Anders Hejlsberg (C# architect): ... If you declare a method that takes a non-const Bla, you can't pass it a const Bla. So now you're stuck. So you gradually need a const version of everything that isn't const, and you end up with a shadow world.
So again: if you started to use "const" for some methods you usually forced to use this in most of your code. But the time spent for maintaining (typing, recompiling when some const is missing, etc.) of const-correctness in code seems greater than for fixing of possible (very rare) problems caused by not using of const-correctness at all. Thus lack of const-correctness support in modern languages (like Java, C#, Go, etc.) might result in slightly reduced development time for the same code quality.
An enhancement request ticket for implementing const correctness existed in the Java Community Process since 1999, but was closed in 2005 due to above mentioned "const pollution" and also compatibility reasons: http://bugs.sun.com/bugdatabase/view_bug.do?bug_id=4211070
Although C# language has no const correctness construct but similar functionality possibly will appear soon in "Microsoft Code Contracts" (library + static analysis tools) for .NET Framework by using [Pure] and [Immutable] attributes: Pure functions in C#
Actually, it's not... not entirely, anyway.
In other languages, especially functional or hybrid languages, like Haskell, D, Rust, and Scala, you have the concept of mutability: variables can be mutable, or immutable, and are usually immutable by default.
This lets you (and your compiler/interpreter) reason better about functions: if you know that a function only takes immutable arguments, then you know that function isn't the one that's mutating your variable and causing a bug.
C and C++ do something similar using const, except that it's a much less firm guarantee: the immutability isn't enforced; a function further down the call stack could cast away the constness, and mutate your data, but that would be a deliberate violation of the API contract. So the intention or best practice is for it to work quite like immutability in other languages.
All that said, C++ 11 now has an actual mutable keyword, alongside the more limited const keyword.
The const keyword in C++ (as applied to parameters and type declarations) is an attempt to keep programmers from shooting off their big toe and taking out their whole leg in the process.
The basic idea is to label something as "cannot be modified". A const type can't be modified (by default). A const pointer can't point to a new location in memory. Simple, right?
Well, that's where const correctness comes in. Here are some of the possible combinations you can find yourself in when you use const:
A const variable
Implies that the data labeled by the variable name cannot be modified.
A pointer to a const variable
Implies that the pointer can be modified, but the data itself cannot.
A const pointer to a variable
Implies that the pointer cannot be modified (to point to a new memory location), but that the data to which the pointer points can be modified.
A const pointer to a const variable
Implies that neither the pointer nor the data to which it points can be modified.
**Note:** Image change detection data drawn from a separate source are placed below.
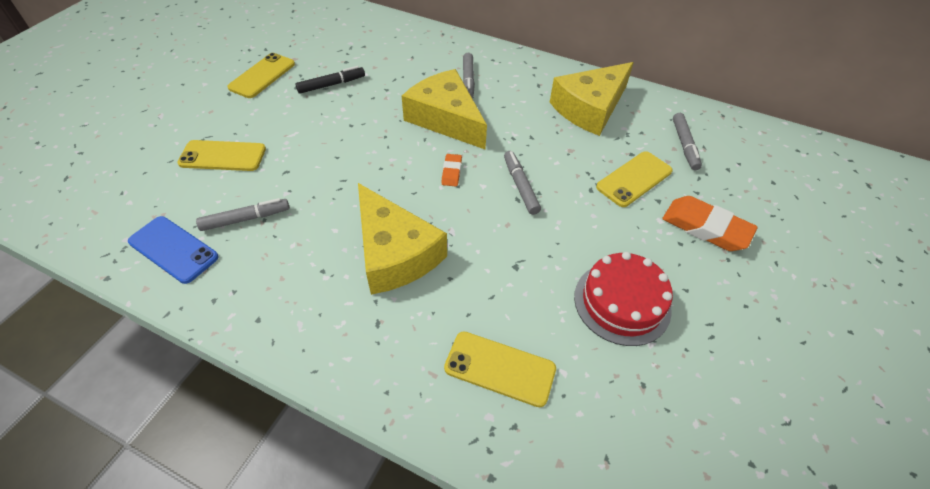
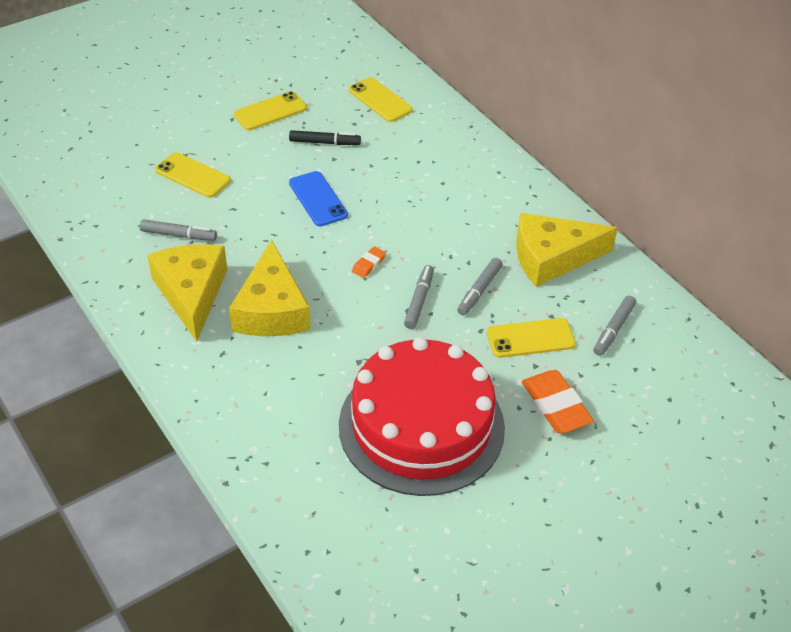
camera: 30 degrees right, 5 degrees down
blue phone [128,216,219,284] -> blue phone moved to [289,171,348,226]
yellow cheese [402,69,487,149] -> yellow cheese moved to [147,244,227,342]
yellow phone [444,331,556,407] -> yellow phone moved to [349,77,413,122]
grey marker [463,53,475,99] -> grey marker moved to [457,258,503,315]
red cake [574,252,673,346] -> red cake [339,337,505,496], size x1.85

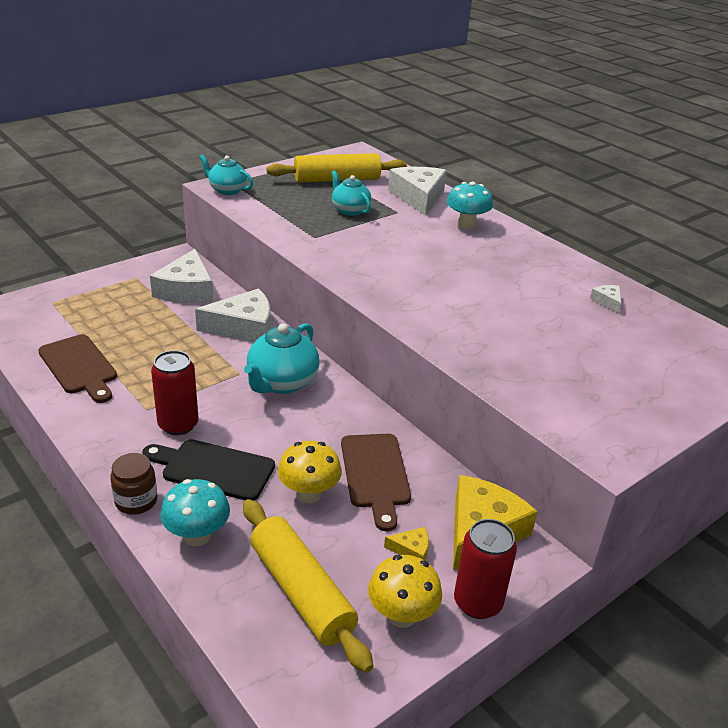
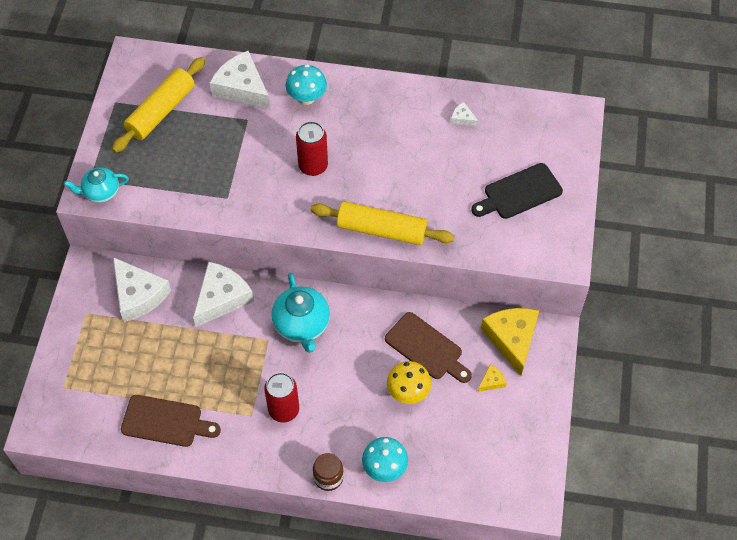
camera: 40 degrees left, 25 degrees up
black cutting board [142,439,275,501] -> black cutting board moved to [471,163,563,219]
yellow rolling pin [243,499,373,673] -> yellow rolling pin moved to [310,201,455,245]
turquoise teapot [331,170,371,216] -> none
yellow mushroom [368,555,442,628] -> none
red can [454,519,517,619] -> red can moved to [296,121,328,176]

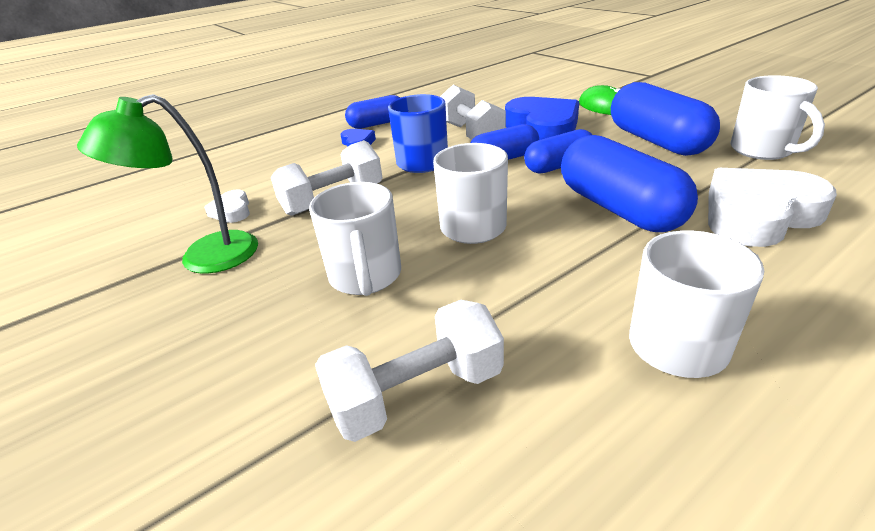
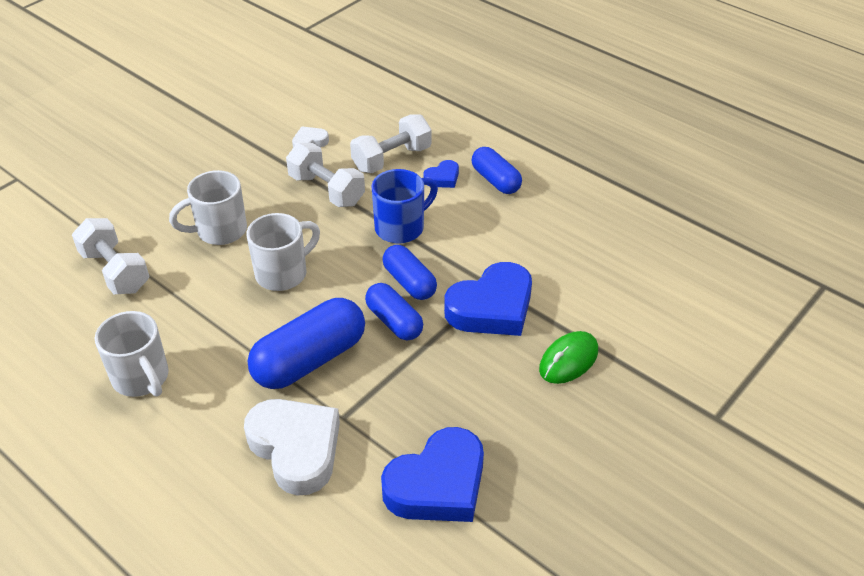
camera: 75 degrees right, 10 degrees up
green lamp [77,94,258,274] -> none
white dumbbell [440,85,506,140] -> white dumbbell moved to [350,114,432,173]
blue capsule [611,82,720,156] -> none
white mug [731,75,825,160] -> blue heart [381,427,484,522]

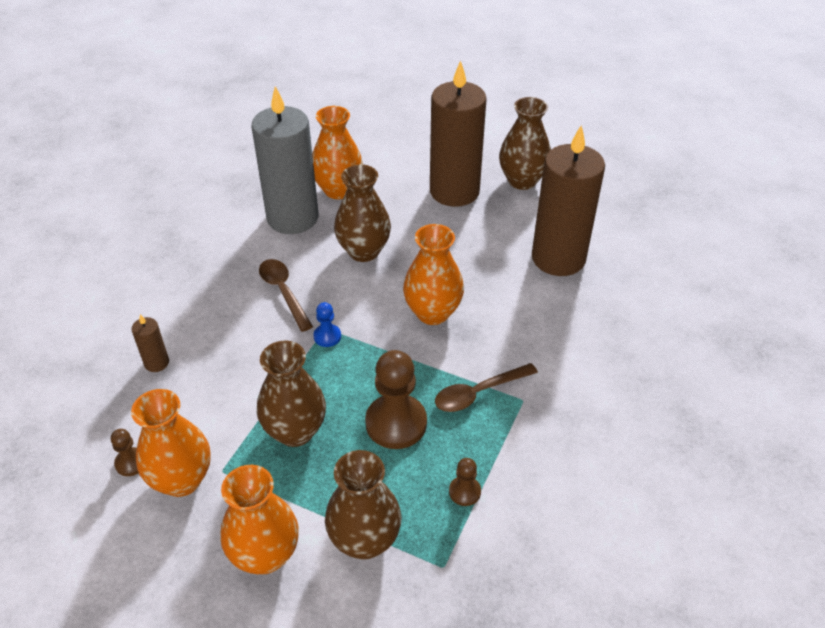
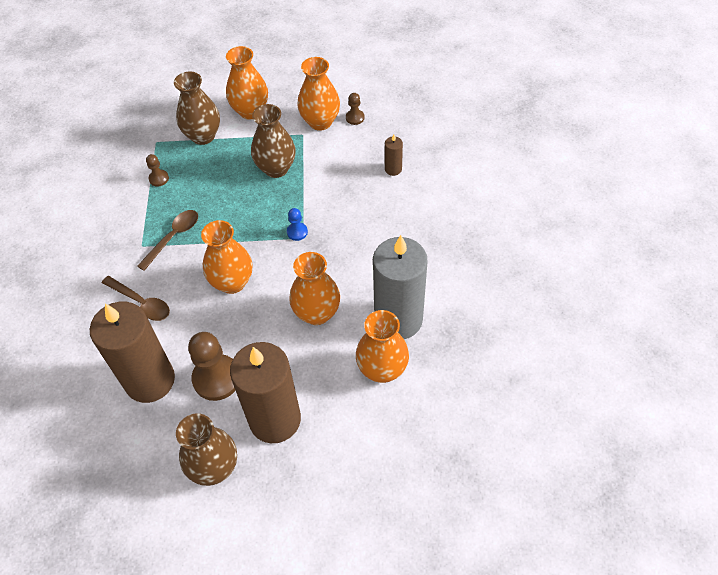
camera: 155 degrees right, 10 degrees up
brown spoon [259,259,313,332] -> brown spoon moved to [102,276,170,321]
brown vase [334,164,391,262] -> orange vase [289,252,340,325]
brown pawn [365,350,427,449] -> brown pawn moved to [188,332,236,401]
Do you see how some things can be goofy there? That's why when you use const, it's important to be correct in which const you are labeling.
The point is that this is just a compile-time hack. The labeling just tells the compiler how to interpret instructions. If you cast away from const, you can do whatever you want. But you'll still have to call methods that have const requirements with types that are cast appropriately.
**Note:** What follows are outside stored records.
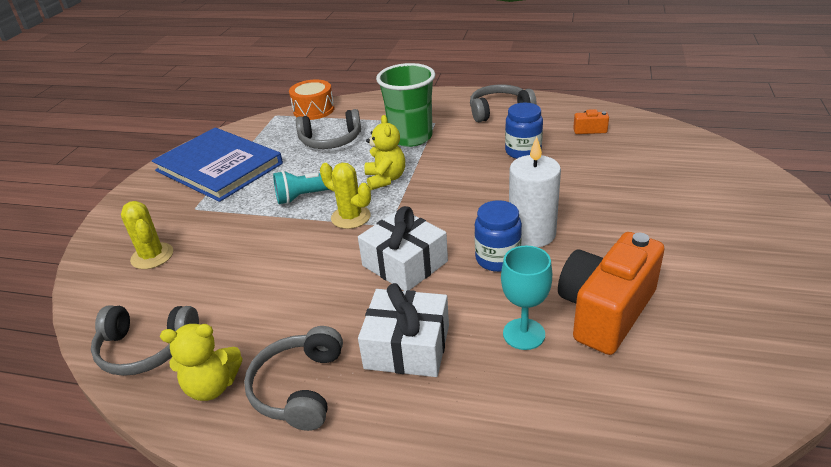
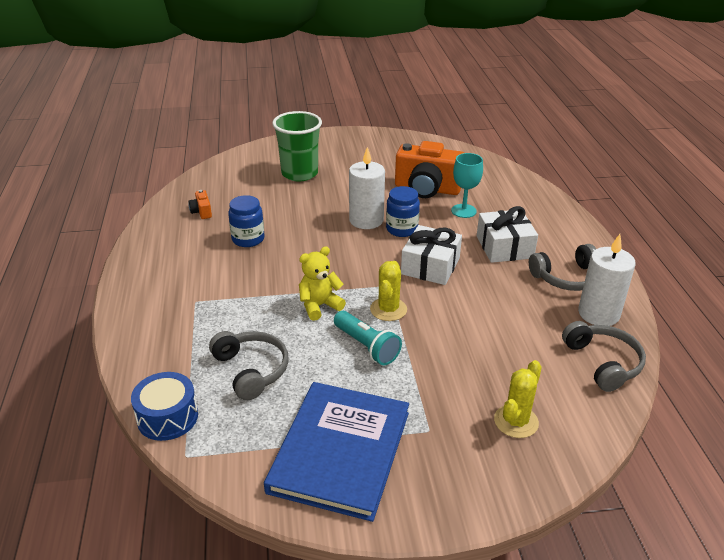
camera: 115 degrees left, 0 degrees up
yellow teddy bear [160,324,242,401] -> white candle [578,234,636,326]
orange drum [289,79,335,120] -> blue drum [131,372,198,441]
green cup [376,63,435,147] -> green cup moved to [272,111,322,181]
grey headphones [470,84,537,122] -> none

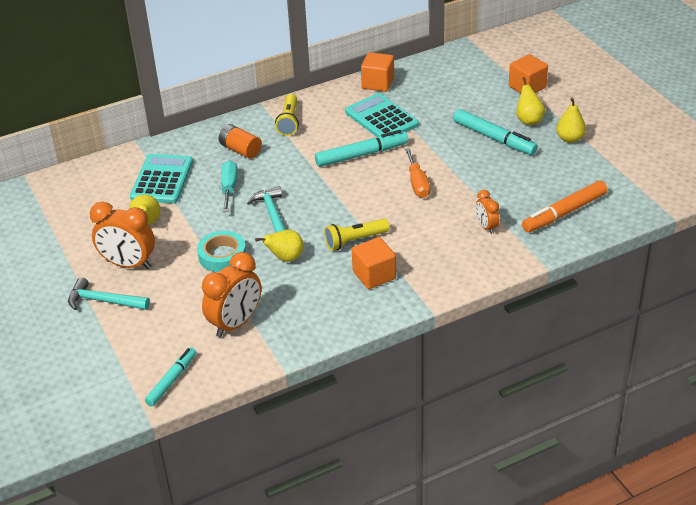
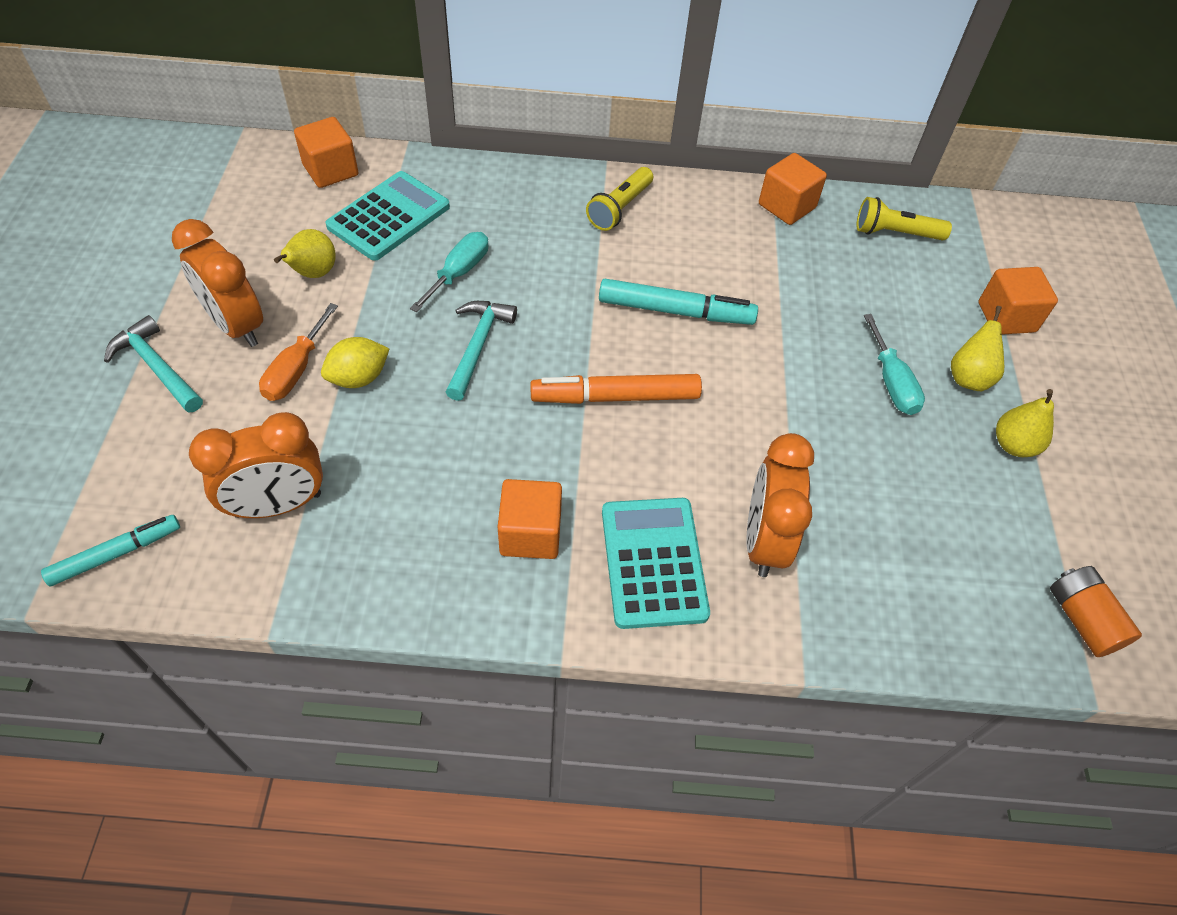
camera: 25 degrees right, 15 degrees up
turquoise tape [197,231,246,272] -> yellow lemon [321,337,389,388]
orange battery [219,124,262,159] -> orange battery moved to [1050,566,1142,657]
yellow pear [255,230,304,262] -> none
yellow flashlight [324,219,390,250] -> yellow flashlight moved to [856,197,952,241]
turquoise calculator [345,93,419,137] -> turquoise calculator moved to [602,498,710,629]
orange screwdriver [405,148,430,198] -> orange screwdriver moved to [259,303,338,401]
turquoise marker [453,109,538,155] -> turquoise screwdriver [864,314,925,415]
orange clock [476,190,499,234] -> orange clock [746,433,814,577], size x1.84
orange marker [522,181,608,232] -> orange marker moved to [530,374,702,404]
none -> orange cube [294,117,358,188]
For example you have a funcion:
void const_print(const char* str)
{
cout << str << endl;
}
Another method
void print(char* str)
{
cout << str << endl;
}
In main:
int main(int argc, char **argv)
{
const_print("Hello");
print("Hello"); // syntax error
}
This because "hello" is a const char pointer, the (C-style) string is put in read only memory.
But it's useful overall when the programmer knows that the value will not be changed.So to get a compiler error instead of a segmentation fault.
Like in non-wanted assignments:
const int a;
int b;
if(a=b) {;} //for mistake
Since the left operand is a const int.